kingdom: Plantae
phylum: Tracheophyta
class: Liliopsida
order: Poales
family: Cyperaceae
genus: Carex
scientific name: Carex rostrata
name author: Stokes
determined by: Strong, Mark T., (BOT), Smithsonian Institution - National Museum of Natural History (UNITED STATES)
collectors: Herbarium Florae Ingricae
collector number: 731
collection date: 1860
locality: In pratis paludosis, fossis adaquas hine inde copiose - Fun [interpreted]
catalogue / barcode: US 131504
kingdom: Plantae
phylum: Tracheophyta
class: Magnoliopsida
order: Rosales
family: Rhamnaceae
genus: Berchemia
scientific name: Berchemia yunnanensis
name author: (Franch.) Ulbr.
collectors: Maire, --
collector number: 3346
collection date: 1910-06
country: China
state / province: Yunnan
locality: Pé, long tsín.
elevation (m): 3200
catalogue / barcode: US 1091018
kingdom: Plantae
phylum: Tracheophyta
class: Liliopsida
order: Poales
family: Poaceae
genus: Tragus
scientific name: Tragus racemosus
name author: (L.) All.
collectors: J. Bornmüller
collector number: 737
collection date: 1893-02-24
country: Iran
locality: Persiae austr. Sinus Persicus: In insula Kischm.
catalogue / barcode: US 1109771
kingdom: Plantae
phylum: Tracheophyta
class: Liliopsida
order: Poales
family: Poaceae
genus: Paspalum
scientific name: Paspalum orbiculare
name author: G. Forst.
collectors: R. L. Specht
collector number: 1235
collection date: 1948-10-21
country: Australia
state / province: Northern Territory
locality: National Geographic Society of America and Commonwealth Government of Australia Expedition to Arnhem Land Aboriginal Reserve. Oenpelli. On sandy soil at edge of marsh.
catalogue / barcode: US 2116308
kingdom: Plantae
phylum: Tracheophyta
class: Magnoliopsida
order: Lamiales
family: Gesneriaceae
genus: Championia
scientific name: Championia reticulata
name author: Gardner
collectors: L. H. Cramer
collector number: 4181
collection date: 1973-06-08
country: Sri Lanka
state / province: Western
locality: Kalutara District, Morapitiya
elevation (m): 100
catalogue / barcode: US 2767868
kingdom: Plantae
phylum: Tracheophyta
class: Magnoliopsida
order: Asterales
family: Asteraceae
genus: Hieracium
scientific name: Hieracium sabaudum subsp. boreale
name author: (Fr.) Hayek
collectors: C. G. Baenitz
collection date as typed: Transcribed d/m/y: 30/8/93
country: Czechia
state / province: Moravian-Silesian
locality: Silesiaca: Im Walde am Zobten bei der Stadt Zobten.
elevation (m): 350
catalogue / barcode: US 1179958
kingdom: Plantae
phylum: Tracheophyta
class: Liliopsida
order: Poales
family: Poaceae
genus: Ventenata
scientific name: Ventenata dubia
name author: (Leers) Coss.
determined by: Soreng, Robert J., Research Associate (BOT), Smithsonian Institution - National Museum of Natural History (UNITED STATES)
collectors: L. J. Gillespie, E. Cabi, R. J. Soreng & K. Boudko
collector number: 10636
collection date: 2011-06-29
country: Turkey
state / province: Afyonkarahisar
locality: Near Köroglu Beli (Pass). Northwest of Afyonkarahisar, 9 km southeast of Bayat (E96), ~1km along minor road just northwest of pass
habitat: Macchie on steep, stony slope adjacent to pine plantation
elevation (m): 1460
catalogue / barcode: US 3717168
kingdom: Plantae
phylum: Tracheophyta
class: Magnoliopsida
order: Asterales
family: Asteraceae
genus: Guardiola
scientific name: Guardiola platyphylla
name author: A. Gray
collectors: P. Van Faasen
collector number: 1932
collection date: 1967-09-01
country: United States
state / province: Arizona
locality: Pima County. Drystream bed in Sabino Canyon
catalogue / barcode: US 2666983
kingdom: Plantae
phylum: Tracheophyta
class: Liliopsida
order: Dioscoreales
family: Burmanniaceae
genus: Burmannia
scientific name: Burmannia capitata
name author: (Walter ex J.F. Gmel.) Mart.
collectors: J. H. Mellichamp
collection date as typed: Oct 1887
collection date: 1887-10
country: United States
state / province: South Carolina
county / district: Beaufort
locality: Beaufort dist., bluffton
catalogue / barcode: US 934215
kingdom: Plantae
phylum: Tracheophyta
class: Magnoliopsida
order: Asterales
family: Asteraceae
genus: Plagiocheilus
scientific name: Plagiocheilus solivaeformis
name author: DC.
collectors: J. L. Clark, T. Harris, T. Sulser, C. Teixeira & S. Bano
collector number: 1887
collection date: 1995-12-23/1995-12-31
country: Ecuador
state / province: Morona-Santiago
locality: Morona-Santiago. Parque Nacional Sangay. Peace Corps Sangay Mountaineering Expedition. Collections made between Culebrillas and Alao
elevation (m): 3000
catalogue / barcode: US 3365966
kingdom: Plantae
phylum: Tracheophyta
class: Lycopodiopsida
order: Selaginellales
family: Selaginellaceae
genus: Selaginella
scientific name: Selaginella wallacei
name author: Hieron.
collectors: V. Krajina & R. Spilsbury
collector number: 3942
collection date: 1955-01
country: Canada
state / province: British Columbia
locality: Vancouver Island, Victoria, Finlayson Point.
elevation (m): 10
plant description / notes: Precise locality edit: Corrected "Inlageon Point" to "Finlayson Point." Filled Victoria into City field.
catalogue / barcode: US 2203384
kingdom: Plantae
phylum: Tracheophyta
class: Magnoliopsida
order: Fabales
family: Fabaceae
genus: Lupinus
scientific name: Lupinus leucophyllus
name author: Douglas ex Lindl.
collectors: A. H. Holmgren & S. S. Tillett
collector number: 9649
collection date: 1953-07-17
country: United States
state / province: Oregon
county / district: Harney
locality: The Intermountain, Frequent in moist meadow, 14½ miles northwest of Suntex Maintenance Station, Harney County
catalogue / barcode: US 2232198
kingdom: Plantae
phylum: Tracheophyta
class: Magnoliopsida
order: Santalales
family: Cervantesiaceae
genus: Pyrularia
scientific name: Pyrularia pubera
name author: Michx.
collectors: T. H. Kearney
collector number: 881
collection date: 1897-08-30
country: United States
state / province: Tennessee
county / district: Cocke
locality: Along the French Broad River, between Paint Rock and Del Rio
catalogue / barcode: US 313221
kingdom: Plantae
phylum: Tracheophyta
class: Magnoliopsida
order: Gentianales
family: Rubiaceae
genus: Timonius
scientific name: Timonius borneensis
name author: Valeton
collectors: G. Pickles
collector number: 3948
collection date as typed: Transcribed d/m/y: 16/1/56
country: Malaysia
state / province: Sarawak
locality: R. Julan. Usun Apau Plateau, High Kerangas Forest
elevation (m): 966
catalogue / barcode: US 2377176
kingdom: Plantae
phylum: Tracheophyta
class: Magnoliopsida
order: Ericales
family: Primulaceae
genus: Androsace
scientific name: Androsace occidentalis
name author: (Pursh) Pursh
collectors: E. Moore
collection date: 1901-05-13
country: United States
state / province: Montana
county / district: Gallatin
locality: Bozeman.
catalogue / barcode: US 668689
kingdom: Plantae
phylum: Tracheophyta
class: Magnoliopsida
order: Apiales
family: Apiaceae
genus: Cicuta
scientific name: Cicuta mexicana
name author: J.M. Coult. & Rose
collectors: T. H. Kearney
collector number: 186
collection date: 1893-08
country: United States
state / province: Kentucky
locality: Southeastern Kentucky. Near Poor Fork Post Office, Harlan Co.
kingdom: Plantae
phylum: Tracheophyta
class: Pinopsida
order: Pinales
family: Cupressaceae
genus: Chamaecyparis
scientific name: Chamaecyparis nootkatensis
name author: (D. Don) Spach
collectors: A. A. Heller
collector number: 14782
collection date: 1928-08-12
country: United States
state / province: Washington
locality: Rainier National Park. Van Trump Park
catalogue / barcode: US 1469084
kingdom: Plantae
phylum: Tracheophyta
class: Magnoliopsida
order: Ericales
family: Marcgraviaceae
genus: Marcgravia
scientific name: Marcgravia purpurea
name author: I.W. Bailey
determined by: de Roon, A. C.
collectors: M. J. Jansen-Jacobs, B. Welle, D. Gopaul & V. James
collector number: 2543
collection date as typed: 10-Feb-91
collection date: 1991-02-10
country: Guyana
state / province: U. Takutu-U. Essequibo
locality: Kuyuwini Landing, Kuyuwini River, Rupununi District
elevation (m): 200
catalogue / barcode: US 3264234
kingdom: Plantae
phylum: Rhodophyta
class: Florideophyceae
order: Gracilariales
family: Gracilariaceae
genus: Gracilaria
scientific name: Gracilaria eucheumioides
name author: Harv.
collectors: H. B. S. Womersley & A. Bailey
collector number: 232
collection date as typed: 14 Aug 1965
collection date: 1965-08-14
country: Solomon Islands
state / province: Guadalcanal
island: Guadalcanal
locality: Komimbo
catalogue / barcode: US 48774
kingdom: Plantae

----------------------------------------

- Requirement
Please print the records word for word, from the first line through the line containing "genus: Hieracium", both lines included.

- Full output
kingdom: Plantae
phylum: Tracheophyta
class: Liliopsida
order: Poales
family: Cyperaceae
genus: Carex
scientific name: Carex rostrata
name author: Stokes
determined by: Strong, Mark T., (BOT), Smithsonian Institution - National Museum of Natural History (UNITED STATES)
collectors: Herbarium Florae Ingricae
collector number: 731
collection date: 1860
locality: In pratis paludosis, fossis adaquas hine inde copiose - Fun [interpreted]
catalogue / barcode: US 131504
kingdom: Plantae
phylum: Tracheophyta
class: Magnoliopsida
order: Rosales
family: Rhamnaceae
genus: Berchemia
scientific name: Berchemia yunnanensis
name author: (Franch.) Ulbr.
collectors: Maire, --
collector number: 3346
collection date: 1910-06
country: China
state / province: Yunnan
locality: Pé, long tsín.
elevation (m): 3200
catalogue / barcode: US 1091018
kingdom: Plantae
phylum: Tracheophyta
class: Liliopsida
order: Poales
family: Poaceae
genus: Tragus
scientific name: Tragus racemosus
name author: (L.) All.
collectors: J. Bornmüller
collector number: 737
collection date: 1893-02-24
country: Iran
locality: Persiae austr. Sinus Persicus: In insula Kischm.
catalogue / barcode: US 1109771
kingdom: Plantae
phylum: Tracheophyta
class: Liliopsida
order: Poales
family: Poaceae
genus: Paspalum
scientific name: Paspalum orbiculare
name author: G. Forst.
collectors: R. L. Specht
collector number: 1235
collection date: 1948-10-21
country: Australia
state / province: Northern Territory
locality: National Geographic Society of America and Commonwealth Government of Australia Expedition to Arnhem Land Aboriginal Reserve. Oenpelli. On sandy soil at edge of marsh.
catalogue / barcode: US 2116308
kingdom: Plantae
phylum: Tracheophyta
class: Magnoliopsida
order: Lamiales
family: Gesneriaceae
genus: Championia
scientific name: Championia reticulata
name author: Gardner
collectors: L. H. Cramer
collector number: 4181
collection date: 1973-06-08
country: Sri Lanka
state / province: Western
locality: Kalutara District, Morapitiya
elevation (m): 100
catalogue / barcode: US 2767868
kingdom: Plantae
phylum: Tracheophyta
class: Magnoliopsida
order: Asterales
family: Asteraceae
genus: Hieracium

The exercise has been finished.